Integrating GWAS results across three consecutive field seasons (2021–2023), we identified 21 significant SNPs associated with storage root protein content on 13 chromosomes. Specifically, these include SNP_792192 on Chr02 (2023), SNP_1641946 on Chr04 (2021), SNP_2959024 on Chr07 (2022), SNP_4104234, SNP_4104235 (2022) and SNP_4104236 (2023) on Chr09, SNP_4622659 on Chr10 (2023), SNP_4878878 (2021) and SNP_5140201 (2023) together with the three-year-mean SNPs SNP_4878249 and SNP_5017565 on Chr11, SNP_5378426 on Chr12 (2021), the three-year-mean SNP_5090879 on Chr13, SNP_6427875 and SNP_6428019 on Chr14 (2022), SNP_6831776 on Chr15 (2021), SNP_7090537 (2021) and SNP_7117572 (2022) on Chr16, SNP_7485551 (2021) and the three-year-mean SNP_7536143 on Chr17, and the three-year-mean SNP_8079404 on Chr18. Notably, SNP_6831776 (Chr15) and SNP_7090537 (Chr16) exhibited the largest effects in 2021 (R² = 0.35 each), and their heterozygous genotypes consistently conferred superior protein content in subsequent haplotype analyses. Additionally, SNP_7536143 (Chr17) remained stably associated across the three-year mean dataset, indicating robust year-to-year consistency.
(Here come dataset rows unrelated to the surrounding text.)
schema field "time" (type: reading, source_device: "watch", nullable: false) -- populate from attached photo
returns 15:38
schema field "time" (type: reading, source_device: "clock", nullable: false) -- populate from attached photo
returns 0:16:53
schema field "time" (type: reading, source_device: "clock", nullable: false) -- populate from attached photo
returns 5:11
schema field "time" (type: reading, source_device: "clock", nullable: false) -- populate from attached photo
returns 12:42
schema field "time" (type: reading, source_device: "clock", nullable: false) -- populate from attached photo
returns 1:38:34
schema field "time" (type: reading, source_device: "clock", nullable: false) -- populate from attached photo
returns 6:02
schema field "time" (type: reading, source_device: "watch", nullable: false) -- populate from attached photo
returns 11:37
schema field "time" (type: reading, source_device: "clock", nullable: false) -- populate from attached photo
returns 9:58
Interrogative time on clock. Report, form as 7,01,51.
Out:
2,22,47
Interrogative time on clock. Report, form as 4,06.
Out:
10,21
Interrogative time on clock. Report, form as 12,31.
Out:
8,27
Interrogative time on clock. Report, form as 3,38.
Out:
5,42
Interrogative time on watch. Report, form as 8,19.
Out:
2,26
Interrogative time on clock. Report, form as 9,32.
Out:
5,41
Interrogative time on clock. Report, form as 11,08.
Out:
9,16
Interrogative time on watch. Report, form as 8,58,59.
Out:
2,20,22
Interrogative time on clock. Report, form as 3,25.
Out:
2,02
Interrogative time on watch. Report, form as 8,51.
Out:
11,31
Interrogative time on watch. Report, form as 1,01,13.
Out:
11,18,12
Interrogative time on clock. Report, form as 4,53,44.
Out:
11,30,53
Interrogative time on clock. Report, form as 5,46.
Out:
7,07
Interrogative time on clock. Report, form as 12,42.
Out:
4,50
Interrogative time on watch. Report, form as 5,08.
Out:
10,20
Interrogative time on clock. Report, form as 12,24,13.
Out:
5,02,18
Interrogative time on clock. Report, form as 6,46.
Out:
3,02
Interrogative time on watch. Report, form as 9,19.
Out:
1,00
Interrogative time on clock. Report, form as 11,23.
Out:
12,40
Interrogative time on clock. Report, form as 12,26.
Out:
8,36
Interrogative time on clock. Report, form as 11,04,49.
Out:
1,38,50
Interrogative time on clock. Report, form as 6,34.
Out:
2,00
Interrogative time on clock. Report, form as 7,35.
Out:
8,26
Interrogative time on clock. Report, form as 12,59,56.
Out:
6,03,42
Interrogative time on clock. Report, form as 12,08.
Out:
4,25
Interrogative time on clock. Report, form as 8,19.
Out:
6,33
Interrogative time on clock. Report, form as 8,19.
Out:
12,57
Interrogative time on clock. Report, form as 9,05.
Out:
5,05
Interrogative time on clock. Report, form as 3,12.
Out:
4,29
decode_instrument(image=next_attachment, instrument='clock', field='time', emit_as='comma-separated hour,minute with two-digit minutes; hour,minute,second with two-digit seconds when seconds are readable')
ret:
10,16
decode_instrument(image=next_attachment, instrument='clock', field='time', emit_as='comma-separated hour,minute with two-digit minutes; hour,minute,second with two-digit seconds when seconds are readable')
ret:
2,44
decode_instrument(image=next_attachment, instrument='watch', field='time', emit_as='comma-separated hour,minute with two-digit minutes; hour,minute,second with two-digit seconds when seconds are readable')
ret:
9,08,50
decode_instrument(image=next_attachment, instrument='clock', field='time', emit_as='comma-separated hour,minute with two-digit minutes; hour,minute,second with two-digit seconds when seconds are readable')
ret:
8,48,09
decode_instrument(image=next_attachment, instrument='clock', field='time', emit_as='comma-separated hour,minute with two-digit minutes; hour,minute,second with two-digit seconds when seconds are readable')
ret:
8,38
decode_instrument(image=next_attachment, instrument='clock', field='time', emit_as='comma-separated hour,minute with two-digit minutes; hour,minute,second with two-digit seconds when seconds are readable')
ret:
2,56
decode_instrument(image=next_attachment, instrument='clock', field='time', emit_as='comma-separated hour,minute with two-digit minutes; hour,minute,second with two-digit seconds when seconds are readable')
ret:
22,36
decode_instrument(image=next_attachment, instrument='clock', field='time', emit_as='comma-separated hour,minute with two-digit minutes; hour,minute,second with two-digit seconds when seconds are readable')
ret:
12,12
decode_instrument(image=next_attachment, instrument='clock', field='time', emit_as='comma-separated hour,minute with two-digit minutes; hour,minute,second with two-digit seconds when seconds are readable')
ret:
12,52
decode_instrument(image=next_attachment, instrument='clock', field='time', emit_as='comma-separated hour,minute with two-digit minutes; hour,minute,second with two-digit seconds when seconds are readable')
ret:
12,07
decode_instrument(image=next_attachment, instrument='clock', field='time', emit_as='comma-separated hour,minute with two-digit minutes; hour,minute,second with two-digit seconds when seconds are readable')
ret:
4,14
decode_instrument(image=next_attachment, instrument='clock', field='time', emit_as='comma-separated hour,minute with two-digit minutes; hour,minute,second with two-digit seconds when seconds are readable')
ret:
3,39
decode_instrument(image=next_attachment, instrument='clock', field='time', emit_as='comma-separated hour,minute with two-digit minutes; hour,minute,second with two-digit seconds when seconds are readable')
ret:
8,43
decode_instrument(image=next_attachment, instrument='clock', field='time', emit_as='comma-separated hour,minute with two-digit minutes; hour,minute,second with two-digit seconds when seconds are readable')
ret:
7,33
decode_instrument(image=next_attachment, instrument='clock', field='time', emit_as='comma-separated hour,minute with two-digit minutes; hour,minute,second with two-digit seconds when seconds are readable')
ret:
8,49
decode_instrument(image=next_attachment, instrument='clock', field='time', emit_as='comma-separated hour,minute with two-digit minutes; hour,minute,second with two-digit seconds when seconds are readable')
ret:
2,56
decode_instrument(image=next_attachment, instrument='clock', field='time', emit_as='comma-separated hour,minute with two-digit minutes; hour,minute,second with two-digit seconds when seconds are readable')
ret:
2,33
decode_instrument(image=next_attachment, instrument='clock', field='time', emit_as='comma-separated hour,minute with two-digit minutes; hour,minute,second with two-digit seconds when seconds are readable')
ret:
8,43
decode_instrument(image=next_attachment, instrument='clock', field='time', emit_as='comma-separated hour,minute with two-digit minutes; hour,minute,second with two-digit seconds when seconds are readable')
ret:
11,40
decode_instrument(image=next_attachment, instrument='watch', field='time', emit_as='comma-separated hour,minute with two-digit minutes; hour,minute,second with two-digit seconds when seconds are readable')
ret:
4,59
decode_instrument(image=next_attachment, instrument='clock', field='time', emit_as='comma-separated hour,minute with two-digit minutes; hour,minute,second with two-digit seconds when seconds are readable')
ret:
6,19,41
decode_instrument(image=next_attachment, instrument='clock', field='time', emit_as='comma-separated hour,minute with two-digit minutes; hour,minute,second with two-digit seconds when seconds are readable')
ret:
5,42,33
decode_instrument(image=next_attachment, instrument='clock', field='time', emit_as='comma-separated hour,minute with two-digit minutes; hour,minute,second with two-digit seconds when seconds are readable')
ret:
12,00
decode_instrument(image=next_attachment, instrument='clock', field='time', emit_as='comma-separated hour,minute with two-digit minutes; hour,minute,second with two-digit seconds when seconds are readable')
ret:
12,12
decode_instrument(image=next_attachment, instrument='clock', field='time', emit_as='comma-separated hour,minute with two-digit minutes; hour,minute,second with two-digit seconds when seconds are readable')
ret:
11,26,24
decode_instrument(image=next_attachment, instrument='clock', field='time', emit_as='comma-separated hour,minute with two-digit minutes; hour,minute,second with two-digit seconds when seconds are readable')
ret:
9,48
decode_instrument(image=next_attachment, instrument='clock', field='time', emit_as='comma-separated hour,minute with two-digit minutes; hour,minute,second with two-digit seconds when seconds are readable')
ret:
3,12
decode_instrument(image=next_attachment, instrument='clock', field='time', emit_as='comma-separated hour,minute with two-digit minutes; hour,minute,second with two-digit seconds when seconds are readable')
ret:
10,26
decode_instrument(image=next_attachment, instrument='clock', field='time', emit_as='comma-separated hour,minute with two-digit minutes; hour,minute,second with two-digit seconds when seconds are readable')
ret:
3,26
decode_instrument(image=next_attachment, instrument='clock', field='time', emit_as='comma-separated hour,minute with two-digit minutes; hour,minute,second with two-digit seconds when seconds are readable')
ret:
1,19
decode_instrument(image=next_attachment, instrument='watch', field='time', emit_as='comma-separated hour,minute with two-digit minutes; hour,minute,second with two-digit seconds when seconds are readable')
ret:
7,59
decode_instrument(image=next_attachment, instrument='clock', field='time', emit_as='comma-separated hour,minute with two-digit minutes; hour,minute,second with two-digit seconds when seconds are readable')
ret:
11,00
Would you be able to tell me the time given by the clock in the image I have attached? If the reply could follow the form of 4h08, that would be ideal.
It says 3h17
Collectively, these loci provide reliable targets for marker-assisted breeding of high-protein cassava.

2.4. Identification of Candidate Genes

To validate the rationale for defining candidate intervals, we first performed linkage disequilibrium (LD) decay analysis. The results showed that r² values remained above 0.30 within a 200 kb range, indicating strong LD in this region and supporting the use of ±100 kb windows for candidate gene identification around significant SNPs. The LD decay trend is illustrated in Supplementary Figure S1, and average r² values at key distances (50, 100, 150, 200, and 250 kb) are summarized in Supplementary Table S1.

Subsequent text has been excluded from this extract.